戦争犠牲者の悲願の結晶「日本国憲法」をうけとめよう
先日の総選挙の間、たまたま、中北龍太郎さんの「今こそ平和憲法を守れ」を読んでいました。総選挙の現状、わたしたち日本の政治の現状を考えていました。その時、気がついたことは、総選挙の立候補者の誰ひとり、中北さんの願いをうけとめていないということでした。
国民のために働く、とはいうのですが、もっと真正面から、その内深くから、明確にわたしたちの日本国憲法の平和と民主主義の生命をうけとめ、それを現実の政治に生していかなければ、立候補者たちの私たちに訴える言葉が、心のこもった力ある、私たちの心に響くものではないということです。
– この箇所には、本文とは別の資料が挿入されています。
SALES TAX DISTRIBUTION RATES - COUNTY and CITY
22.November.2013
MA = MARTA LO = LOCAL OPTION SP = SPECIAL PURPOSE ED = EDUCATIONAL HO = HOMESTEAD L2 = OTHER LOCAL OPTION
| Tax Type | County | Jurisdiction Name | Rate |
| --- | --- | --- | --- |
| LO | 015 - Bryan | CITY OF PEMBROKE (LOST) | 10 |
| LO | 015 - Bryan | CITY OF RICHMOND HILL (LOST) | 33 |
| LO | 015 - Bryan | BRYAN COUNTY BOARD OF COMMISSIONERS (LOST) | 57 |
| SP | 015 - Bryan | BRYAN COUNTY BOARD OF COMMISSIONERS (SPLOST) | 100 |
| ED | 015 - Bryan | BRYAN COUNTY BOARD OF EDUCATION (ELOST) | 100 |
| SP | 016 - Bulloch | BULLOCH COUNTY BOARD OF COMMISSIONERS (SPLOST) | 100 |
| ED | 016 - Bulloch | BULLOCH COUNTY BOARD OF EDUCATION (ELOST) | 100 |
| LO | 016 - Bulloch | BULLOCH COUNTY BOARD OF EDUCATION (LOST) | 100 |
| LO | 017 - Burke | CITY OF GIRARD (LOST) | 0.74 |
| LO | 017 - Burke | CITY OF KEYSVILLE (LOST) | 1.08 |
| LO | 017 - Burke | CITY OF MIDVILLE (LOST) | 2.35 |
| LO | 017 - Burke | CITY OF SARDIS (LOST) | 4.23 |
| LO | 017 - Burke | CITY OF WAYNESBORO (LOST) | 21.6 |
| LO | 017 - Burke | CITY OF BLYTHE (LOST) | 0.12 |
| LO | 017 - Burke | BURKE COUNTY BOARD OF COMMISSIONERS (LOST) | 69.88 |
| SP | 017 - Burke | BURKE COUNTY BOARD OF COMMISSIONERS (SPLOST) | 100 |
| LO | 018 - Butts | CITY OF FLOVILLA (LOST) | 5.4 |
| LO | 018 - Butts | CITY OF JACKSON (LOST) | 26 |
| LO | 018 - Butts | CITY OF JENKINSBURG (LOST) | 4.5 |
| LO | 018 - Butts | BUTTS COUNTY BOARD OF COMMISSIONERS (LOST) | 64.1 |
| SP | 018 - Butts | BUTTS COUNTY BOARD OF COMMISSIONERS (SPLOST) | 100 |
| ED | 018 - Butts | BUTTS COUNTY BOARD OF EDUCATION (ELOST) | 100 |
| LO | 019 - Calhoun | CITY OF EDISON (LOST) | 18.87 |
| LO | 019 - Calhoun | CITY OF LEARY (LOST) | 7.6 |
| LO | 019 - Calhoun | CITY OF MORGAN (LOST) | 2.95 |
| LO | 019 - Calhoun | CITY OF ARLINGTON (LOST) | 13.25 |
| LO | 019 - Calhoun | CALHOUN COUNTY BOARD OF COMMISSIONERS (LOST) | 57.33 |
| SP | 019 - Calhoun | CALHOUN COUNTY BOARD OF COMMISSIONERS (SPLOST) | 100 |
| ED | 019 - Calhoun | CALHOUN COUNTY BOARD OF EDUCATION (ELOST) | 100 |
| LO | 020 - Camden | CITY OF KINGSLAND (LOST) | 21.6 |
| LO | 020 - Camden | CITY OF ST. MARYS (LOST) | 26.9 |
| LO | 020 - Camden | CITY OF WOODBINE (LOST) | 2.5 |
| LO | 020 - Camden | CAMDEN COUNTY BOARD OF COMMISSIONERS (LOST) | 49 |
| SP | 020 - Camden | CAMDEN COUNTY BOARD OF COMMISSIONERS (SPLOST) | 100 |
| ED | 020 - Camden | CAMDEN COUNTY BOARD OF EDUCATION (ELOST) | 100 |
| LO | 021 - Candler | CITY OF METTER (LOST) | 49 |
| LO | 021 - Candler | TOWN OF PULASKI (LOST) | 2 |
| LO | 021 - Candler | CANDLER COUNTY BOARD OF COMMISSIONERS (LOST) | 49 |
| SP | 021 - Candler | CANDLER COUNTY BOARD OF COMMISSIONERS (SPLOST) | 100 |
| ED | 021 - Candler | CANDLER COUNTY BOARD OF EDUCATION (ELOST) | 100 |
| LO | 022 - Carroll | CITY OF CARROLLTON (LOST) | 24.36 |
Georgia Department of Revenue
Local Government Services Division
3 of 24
勝利し政権交代を勝ちとった民主党ですが、そこで叫ぶ民主主義も何か底の浅いものに感じてしまいます。
中北さんは「今こそ平和憲法を守れ」で懸命に「改憲がゆがめるこの国のかたち」つまり、平和の国日本が戦争や侵略をやる日本へとゆがめられていく危険を指摘しています。中北さん自身、全力で平和と民主主義の日本国を守り、その国のかたちをゆがめさせないと、そうした決意の人です。そして、どのような歴史のなかでどのような抵抗をうけながら、今の平和と民主主義の憲法がつくられてきたかを詳しく言葉を重ねて、わたしたちに迫りくる力をもって書き込んでいます。余りに熱意を込めて書きつづっているので、第八章まで280頁に及んでいます。
でも読みはじめれば、やはり終りまで読んでしまいます。そして自分もまた、日本の国のかたちをしっかり守っていこうとの思いを持つようになりました。正直にいえば、日本国憲法を完全にその全体を読んだのは最近です。日本国憲法、平和・非戦、民主主義のそれはすばらしい憲法であることを痛感しました。